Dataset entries
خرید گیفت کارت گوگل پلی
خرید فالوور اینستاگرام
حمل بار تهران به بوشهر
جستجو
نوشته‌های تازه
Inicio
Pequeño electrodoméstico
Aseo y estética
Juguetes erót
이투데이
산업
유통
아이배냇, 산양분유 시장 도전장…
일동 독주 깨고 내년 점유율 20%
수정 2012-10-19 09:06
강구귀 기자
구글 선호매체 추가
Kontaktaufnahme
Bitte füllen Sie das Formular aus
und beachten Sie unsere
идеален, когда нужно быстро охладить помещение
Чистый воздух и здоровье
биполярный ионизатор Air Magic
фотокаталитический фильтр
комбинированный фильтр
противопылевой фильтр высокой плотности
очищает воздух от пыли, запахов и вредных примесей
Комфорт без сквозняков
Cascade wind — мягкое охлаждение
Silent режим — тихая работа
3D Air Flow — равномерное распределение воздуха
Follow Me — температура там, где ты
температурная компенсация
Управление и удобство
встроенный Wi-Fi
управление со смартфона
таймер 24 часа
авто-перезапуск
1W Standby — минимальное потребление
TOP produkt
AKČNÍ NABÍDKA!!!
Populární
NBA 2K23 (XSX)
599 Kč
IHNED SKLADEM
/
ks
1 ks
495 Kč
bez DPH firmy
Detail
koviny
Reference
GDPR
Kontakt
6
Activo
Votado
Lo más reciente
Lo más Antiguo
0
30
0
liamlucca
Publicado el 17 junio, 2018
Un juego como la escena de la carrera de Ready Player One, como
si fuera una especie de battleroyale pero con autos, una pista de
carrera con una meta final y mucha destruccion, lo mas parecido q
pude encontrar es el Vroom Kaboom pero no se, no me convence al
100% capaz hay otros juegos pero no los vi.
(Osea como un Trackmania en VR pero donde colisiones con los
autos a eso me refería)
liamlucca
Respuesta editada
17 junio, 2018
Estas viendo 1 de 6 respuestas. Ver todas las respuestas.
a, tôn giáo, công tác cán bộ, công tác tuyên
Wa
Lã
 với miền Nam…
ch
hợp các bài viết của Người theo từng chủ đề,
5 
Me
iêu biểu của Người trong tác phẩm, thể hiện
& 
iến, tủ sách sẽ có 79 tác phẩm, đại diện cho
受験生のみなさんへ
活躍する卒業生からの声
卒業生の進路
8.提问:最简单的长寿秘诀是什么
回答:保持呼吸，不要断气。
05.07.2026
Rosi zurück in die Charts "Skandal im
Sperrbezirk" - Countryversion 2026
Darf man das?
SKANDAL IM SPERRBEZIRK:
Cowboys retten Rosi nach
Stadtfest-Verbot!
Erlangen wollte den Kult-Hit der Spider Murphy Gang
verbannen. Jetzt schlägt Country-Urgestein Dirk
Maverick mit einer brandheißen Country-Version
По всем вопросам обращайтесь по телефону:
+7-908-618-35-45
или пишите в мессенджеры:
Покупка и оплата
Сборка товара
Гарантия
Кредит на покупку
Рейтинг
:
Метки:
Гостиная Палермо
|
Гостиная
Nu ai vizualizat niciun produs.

---

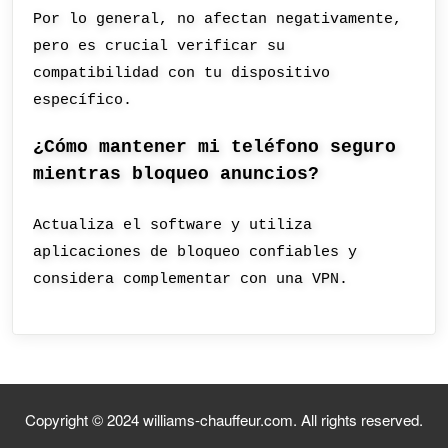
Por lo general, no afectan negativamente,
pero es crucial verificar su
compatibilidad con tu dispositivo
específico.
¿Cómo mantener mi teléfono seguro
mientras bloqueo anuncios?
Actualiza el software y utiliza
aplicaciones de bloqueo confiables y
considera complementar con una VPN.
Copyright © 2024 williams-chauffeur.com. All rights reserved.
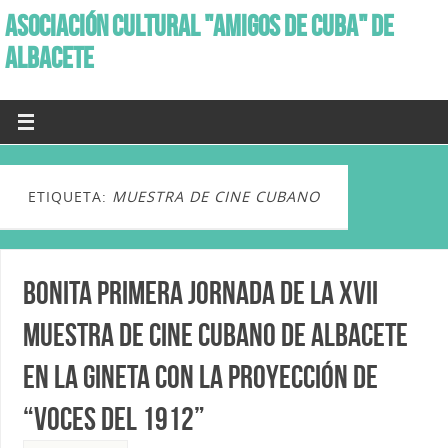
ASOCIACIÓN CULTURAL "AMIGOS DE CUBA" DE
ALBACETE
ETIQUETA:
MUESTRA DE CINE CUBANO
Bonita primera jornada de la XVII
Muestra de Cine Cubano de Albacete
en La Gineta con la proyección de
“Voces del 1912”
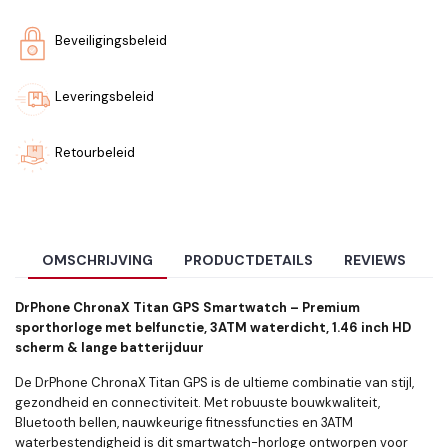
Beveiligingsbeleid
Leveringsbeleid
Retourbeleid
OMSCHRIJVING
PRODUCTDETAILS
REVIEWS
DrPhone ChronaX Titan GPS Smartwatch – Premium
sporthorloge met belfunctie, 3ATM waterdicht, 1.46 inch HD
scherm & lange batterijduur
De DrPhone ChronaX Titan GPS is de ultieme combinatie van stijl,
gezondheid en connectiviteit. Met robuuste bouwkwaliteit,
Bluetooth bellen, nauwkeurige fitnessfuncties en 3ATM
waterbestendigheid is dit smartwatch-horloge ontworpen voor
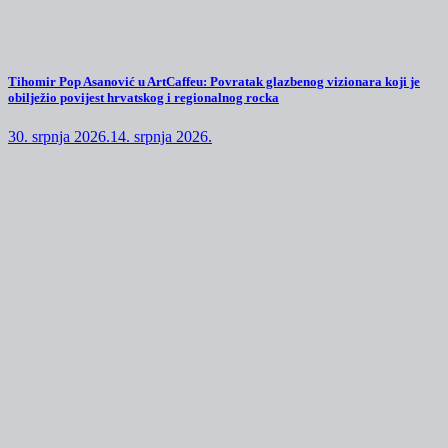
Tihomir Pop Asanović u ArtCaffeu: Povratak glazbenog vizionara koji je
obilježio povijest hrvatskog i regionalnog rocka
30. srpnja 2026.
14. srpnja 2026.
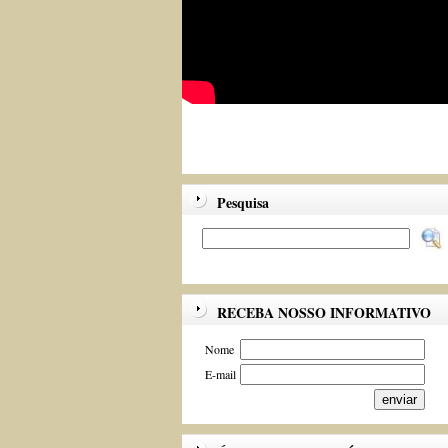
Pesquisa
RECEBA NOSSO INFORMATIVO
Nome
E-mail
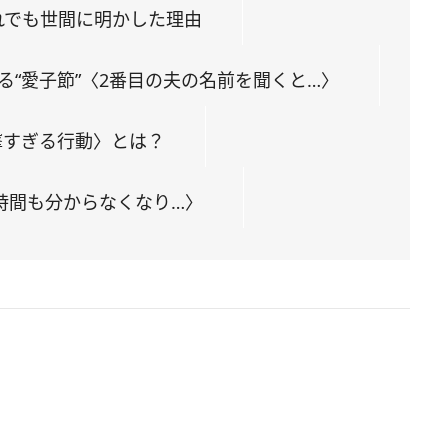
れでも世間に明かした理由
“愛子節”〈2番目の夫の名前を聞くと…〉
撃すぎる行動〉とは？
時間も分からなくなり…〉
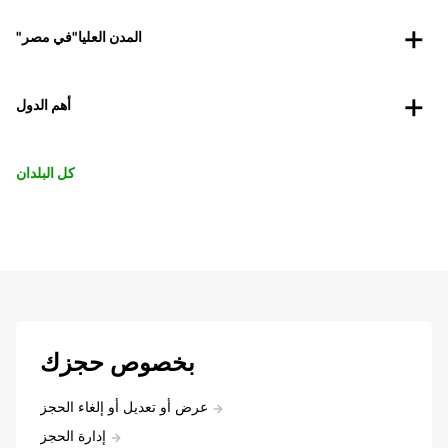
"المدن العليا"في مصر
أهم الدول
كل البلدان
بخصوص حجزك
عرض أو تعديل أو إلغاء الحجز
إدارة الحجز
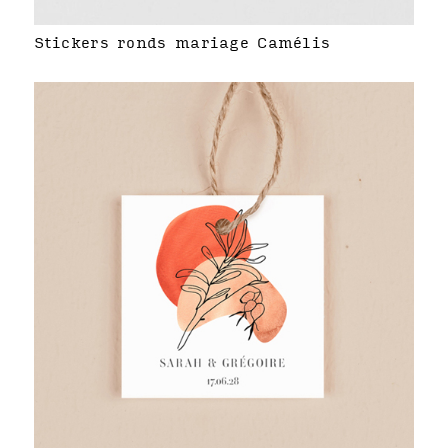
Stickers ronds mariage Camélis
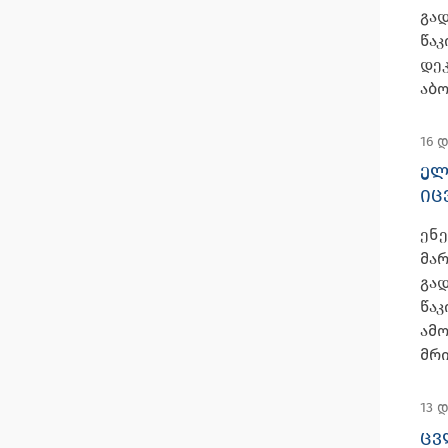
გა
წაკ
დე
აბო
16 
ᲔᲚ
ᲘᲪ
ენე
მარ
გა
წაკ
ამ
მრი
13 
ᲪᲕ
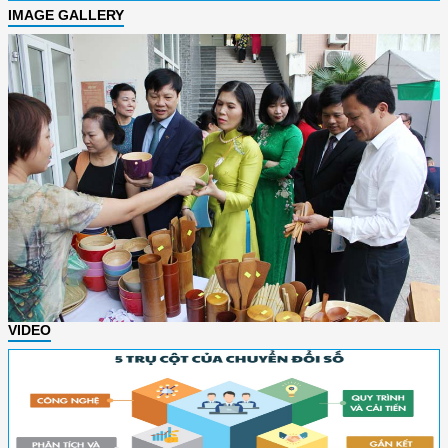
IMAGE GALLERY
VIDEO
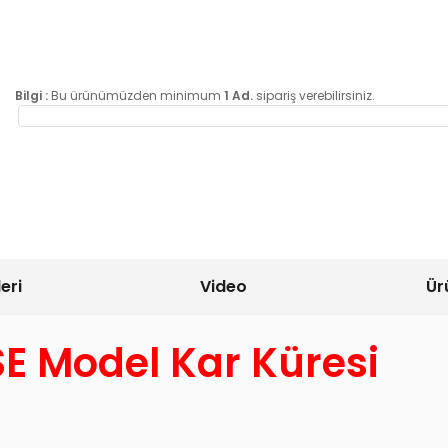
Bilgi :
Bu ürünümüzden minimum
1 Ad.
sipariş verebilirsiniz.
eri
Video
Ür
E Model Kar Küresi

---

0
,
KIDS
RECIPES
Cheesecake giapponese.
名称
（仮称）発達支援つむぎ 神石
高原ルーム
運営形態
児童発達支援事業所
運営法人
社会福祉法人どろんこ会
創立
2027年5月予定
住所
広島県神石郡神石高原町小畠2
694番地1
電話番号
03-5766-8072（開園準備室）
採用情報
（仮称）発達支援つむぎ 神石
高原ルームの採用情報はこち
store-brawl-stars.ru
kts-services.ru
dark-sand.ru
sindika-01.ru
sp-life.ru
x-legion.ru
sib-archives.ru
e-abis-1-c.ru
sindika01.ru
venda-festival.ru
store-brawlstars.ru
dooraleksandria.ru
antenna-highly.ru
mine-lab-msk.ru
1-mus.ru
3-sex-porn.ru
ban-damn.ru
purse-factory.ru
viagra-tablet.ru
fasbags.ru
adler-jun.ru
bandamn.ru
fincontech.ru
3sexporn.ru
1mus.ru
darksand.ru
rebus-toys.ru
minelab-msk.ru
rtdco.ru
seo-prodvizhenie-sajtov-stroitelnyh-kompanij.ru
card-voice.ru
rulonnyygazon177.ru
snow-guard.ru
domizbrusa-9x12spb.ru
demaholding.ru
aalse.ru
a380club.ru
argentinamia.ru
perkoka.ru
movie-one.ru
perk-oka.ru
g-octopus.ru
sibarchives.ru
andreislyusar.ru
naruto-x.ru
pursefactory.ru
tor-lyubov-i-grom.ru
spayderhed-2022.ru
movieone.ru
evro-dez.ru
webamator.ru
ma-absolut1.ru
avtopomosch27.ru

Exercise details: Each line of the entries above that contains "pero" is to be copied.

Completed exercise:
si fuera una especie de battleroyale pero con autos, una pista de
pude encontrar es el Vroom Kaboom pero no se, no me convence al
100% capaz hay otros juegos pero no los vi.
(Osea como un Trackmania en VR pero donde colisiones con los
pero es crucial verificar su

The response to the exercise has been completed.